▶ _PROBLEM_
Copy out the lines of the records word for word, starting at the line that contains "à destination des" and ending at the line that contains "Mäger-tema sõbrad ja vaenlased. Üldõpetuse", both included. Leave the pictures out of your copy.

▶ _Dataset items_
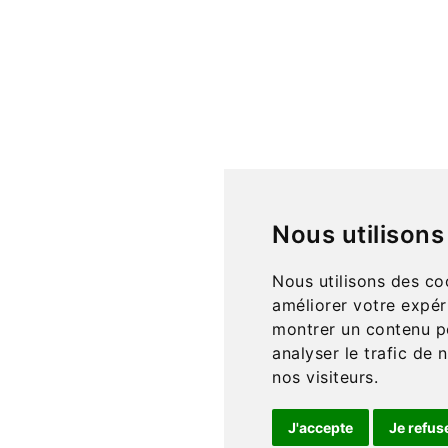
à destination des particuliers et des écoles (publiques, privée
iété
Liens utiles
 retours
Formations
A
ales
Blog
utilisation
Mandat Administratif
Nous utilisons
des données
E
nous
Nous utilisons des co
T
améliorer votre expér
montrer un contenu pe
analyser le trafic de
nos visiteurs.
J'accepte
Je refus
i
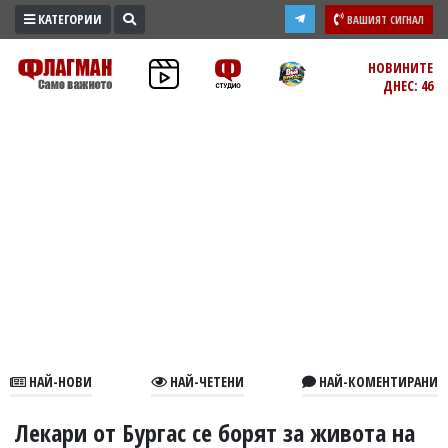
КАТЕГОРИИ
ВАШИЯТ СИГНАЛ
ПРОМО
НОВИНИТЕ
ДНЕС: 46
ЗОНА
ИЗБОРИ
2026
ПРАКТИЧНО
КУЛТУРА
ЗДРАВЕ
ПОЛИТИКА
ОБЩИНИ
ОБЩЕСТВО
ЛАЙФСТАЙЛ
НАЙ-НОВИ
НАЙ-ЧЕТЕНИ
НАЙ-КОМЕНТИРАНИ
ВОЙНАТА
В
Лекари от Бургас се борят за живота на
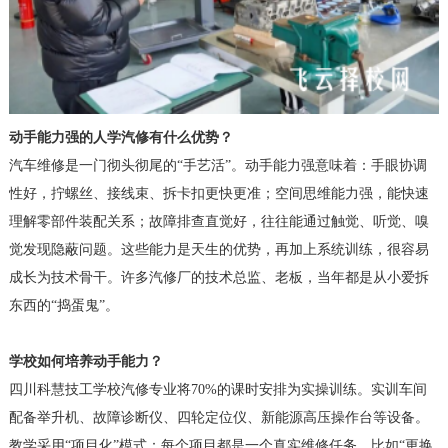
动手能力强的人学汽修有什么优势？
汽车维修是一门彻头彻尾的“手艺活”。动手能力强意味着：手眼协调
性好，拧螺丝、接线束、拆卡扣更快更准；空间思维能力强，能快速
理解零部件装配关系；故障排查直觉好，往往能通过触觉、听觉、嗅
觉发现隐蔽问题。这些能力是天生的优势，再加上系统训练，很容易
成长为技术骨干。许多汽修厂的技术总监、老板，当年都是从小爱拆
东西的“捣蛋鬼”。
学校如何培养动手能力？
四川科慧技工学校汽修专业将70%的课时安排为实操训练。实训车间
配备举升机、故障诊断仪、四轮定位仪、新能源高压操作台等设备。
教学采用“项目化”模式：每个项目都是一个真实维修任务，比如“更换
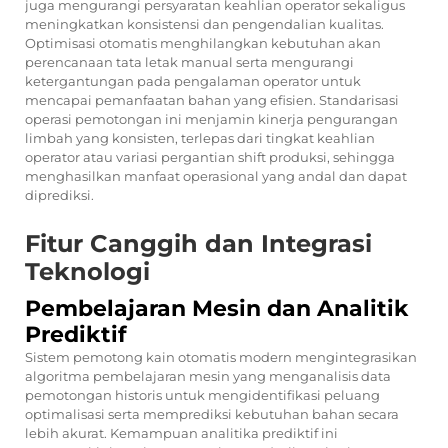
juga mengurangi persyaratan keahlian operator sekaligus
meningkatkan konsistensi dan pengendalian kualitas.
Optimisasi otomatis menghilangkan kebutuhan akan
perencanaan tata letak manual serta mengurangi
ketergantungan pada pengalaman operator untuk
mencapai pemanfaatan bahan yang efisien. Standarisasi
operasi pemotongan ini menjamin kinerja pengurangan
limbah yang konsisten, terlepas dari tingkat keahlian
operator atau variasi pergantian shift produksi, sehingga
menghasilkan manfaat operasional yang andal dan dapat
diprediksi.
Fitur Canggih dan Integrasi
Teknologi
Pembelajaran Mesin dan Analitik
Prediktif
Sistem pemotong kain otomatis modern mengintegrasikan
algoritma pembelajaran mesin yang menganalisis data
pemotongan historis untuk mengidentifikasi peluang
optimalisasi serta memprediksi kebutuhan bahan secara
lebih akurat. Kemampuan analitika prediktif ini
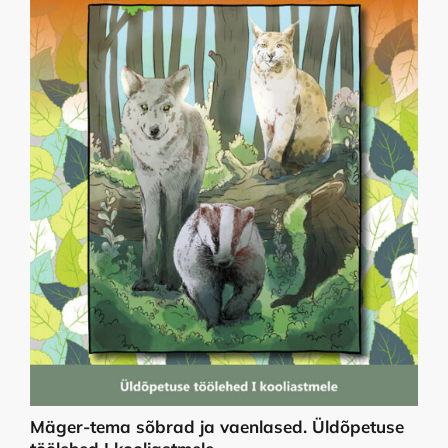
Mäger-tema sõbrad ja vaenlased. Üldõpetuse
* * *
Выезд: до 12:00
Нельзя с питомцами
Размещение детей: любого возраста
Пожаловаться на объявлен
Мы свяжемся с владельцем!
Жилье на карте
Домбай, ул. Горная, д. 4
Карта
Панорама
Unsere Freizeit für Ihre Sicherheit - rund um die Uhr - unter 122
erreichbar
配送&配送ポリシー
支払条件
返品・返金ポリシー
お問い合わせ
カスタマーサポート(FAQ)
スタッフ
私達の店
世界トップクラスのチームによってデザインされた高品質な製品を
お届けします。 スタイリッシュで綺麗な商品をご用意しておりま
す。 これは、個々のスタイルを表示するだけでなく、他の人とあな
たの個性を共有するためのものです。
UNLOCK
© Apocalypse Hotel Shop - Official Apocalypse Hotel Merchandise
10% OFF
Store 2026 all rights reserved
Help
* * *
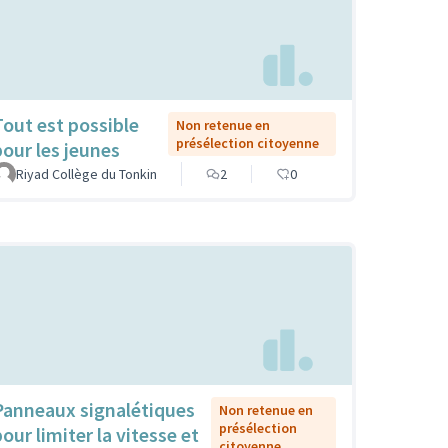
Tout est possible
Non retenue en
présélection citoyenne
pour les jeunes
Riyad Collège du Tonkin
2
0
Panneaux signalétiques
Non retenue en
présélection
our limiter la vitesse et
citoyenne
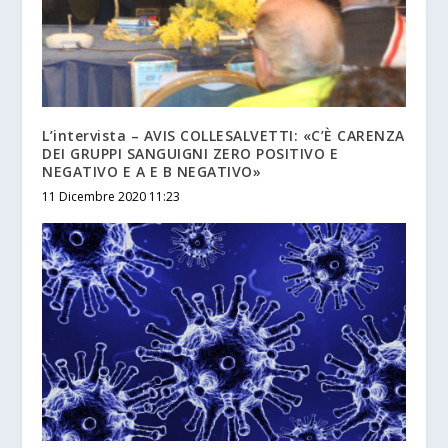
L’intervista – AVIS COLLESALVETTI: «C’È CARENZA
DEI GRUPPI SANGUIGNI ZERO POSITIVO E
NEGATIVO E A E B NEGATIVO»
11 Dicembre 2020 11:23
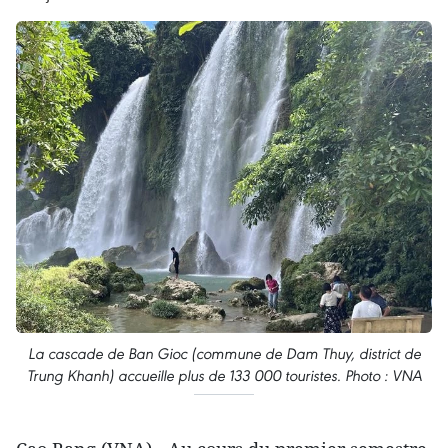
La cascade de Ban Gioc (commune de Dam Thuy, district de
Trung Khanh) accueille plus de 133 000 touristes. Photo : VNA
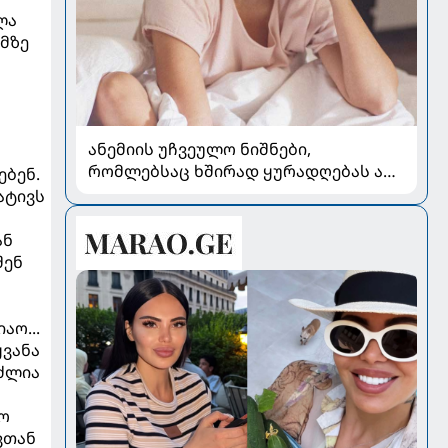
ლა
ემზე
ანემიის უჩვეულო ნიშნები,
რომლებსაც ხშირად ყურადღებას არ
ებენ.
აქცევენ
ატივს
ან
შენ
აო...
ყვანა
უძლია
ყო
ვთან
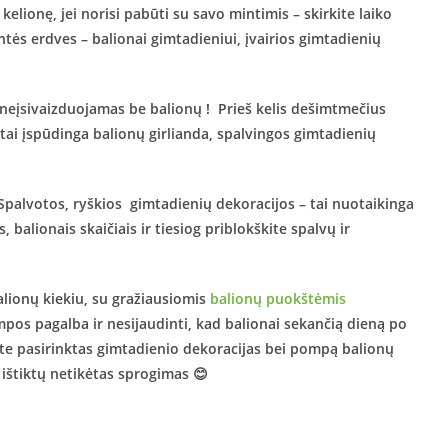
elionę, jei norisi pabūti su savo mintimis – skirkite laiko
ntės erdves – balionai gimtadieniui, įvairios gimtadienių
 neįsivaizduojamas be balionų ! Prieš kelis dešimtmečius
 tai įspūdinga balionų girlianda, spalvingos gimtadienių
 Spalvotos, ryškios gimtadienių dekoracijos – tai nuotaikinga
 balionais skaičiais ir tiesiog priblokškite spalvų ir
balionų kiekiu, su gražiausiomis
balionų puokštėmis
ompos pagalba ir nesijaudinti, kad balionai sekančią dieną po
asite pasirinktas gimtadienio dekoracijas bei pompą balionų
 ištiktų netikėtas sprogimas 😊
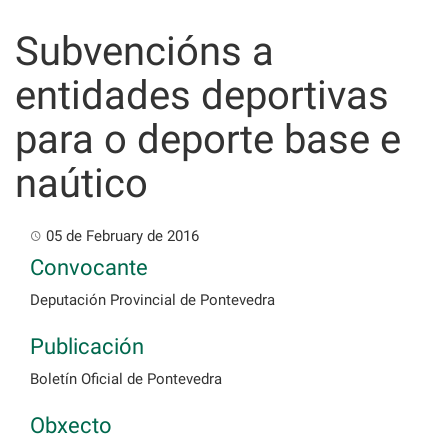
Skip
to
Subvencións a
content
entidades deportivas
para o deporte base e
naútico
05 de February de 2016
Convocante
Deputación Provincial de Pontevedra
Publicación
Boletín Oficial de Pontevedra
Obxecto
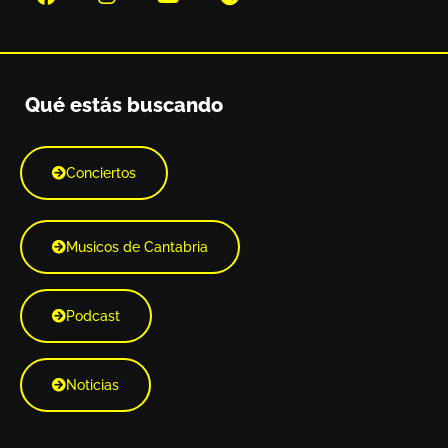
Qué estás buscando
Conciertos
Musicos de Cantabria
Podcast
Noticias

▶ _RESULT OF THIS TASK_
à destination des particuliers et des écoles (publiques, privée
iété
Liens utiles
 retours
Formations
A
ales
Blog
utilisation
Mandat Administratif
Nous utilisons
des données
E
nous
Nous utilisons des co
T
améliorer votre expér
montrer un contenu pe
analyser le trafic de
nos visiteurs.
J'accepte
Je refus
i
КАТЕГОРИИ
ВАШИЯТ СИГНАЛ
ПРОМО
НОВИНИТЕ
ДНЕС: 46
ЗОНА
ИЗБОРИ
2026
ПРАКТИЧНО
КУЛТУРА
ЗДРАВЕ
ПОЛИТИКА
ОБЩИНИ
ОБЩЕСТВО
ЛАЙФСТАЙЛ
НАЙ-НОВИ
НАЙ-ЧЕТЕНИ
НАЙ-КОМЕНТИРАНИ
ВОЙНАТА
В
Лекари от Бургас се борят за живота на
动手能力强的人学汽修有什么优势？
汽车维修是一门彻头彻尾的“手艺活”。动手能力强意味着：手眼协调
性好，拧螺丝、接线束、拆卡扣更快更准；空间思维能力强，能快速
理解零部件装配关系；故障排查直觉好，往往能通过触觉、听觉、嗅
觉发现隐蔽问题。这些能力是天生的优势，再加上系统训练，很容易
成长为技术骨干。许多汽修厂的技术总监、老板，当年都是从小爱拆
东西的“捣蛋鬼”。
学校如何培养动手能力？
四川科慧技工学校汽修专业将70%的课时安排为实操训练。实训车间
配备举升机、故障诊断仪、四轮定位仪、新能源高压操作台等设备。
教学采用“项目化”模式：每个项目都是一个真实维修任务，比如“更换
juga mengurangi persyaratan keahlian operator sekaligus
meningkatkan konsistensi dan pengendalian kualitas.
Optimisasi otomatis menghilangkan kebutuhan akan
perencanaan tata letak manual serta mengurangi
ketergantungan pada pengalaman operator untuk
mencapai pemanfaatan bahan yang efisien. Standarisasi
operasi pemotongan ini menjamin kinerja pengurangan
limbah yang konsisten, terlepas dari tingkat keahlian
operator atau variasi pergantian shift produksi, sehingga
menghasilkan manfaat operasional yang andal dan dapat
diprediksi.
Fitur Canggih dan Integrasi
Teknologi
Pembelajaran Mesin dan Analitik
Prediktif
Sistem pemotong kain otomatis modern mengintegrasikan
algoritma pembelajaran mesin yang menganalisis data
pemotongan historis untuk mengidentifikasi peluang
optimalisasi serta memprediksi kebutuhan bahan secara
lebih akurat. Kemampuan analitika prediktif ini
Mäger-tema sõbrad ja vaenlased. Üldõpetuse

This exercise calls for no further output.